Serata di lancio per associazione culturale “Na Arbereshe” (Noi Albanesi)
di E. Marigliano
Serata di lancio per l’associazione culturale “Na Arbëreshe” (Noi Albanesi), condita da una tombolata natalizia, ma soprattutto dalla proiezione di un doppio cd rom, teso a ricostruire l’intero sistema di estrazione e lavorazione del minerale della vecchia miniera di salgemma. L’opera ideata dall’ing. Peppino Vicchio, docente dell’Ipsia lungrese, si è avvalsa dell’aiuto di altri docenti e di studenti dello stesso Istituto.
“Il lavoro – ha precisato Vicchio - è stato lungo, ma ne è valsa la pena. Pensate solo che qualche decina di minuti di filmato ha richiesto diversi mesi di lavoro”.

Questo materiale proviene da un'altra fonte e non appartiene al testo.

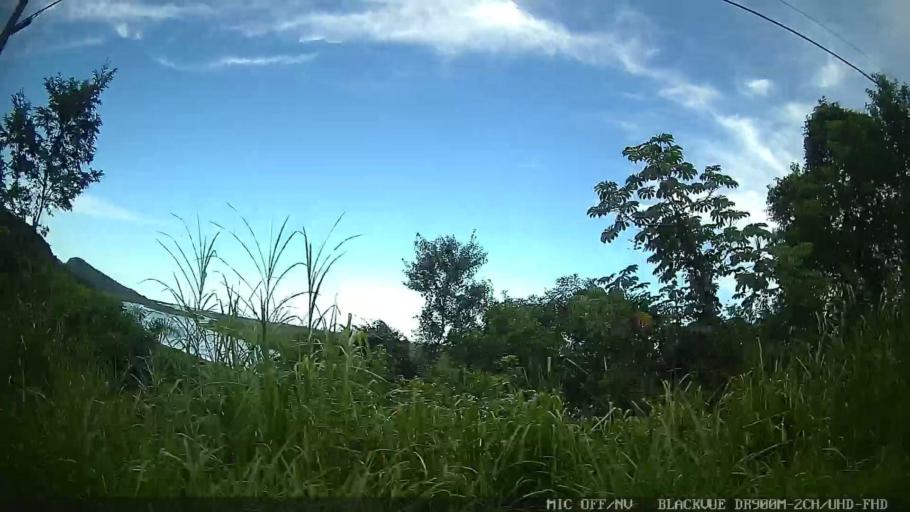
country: BR
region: Sao Paulo
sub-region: Iguape
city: Iguape
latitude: -24.7041
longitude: -47.5461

I motivi della nascita e le finalità dell’associazione culturale, invece, sono stati elencati dal presidente Raffaele De Marco e dal suo vice Antonio Pio Sciuto, entrambi certi della necessità di valorizzare il patrimonio etnico locale in tutte le sue sfaccettature, così come contemplato dall’atto costitutivo e dallo statuto sociale, in correlazione con le leggi nazionali e regionali in materia di tutela e valorizzazione delle minoranze linguistiche, di cui l’Arberia nella nostra regione ne costituisce gran parte.
“Siamo appena all’inizio – ha precisato De Marco – ma contiamo di avere l’entusiasmo giusto per porre le basi di un’associazione capace di curare le tematiche tipiche di un paese italo-albanese. Aspettiamo, inoltre, suggerimenti da chi voglia fattivamente prender parte alla nostra associazione, che non vuole avere finalità politiche”.

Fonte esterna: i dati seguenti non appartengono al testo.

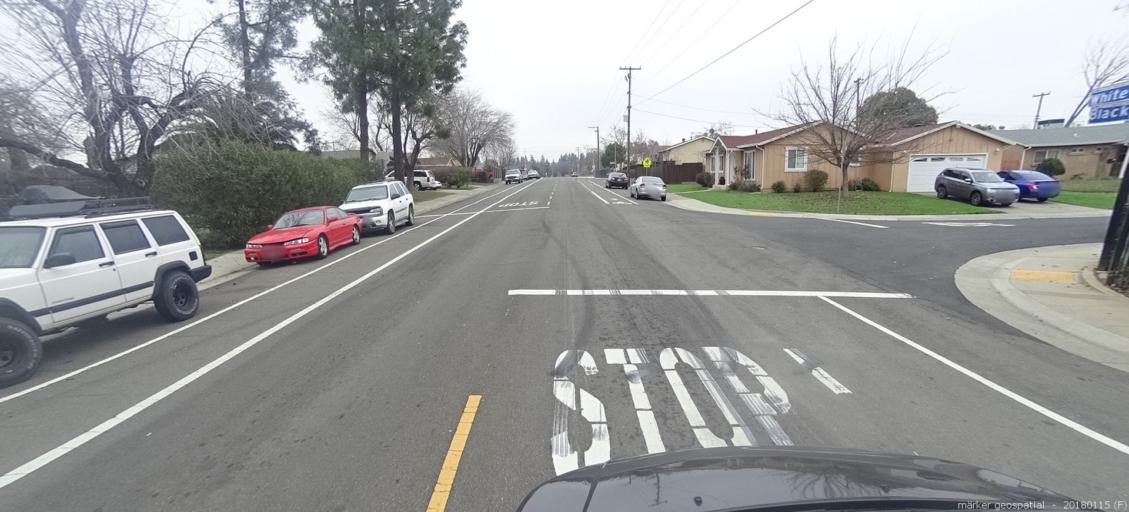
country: US
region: California
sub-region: Sacramento County
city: Rancho Cordova
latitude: 38.5857
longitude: -121.3027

Da registrare, dopo la proiezione dei due lavori multimediali dell’Ipsia, gl’inteventi sempre sulla Salina del consigliere di minoranza Martino e della vicesindaco Maria Matrangolo, di opposte vedute sulla storia della chiusura e sui soggetti responsabili del cattivo stato di conservazione del sito minerario, oggi in completo abbandono.
Il presidente De Marco ha comunque sottolineato la possibilità che tra gli argomenti all’ordine del giorno della neonata associazione venga inserito proprio quello attinente la storia dell’ex Salina.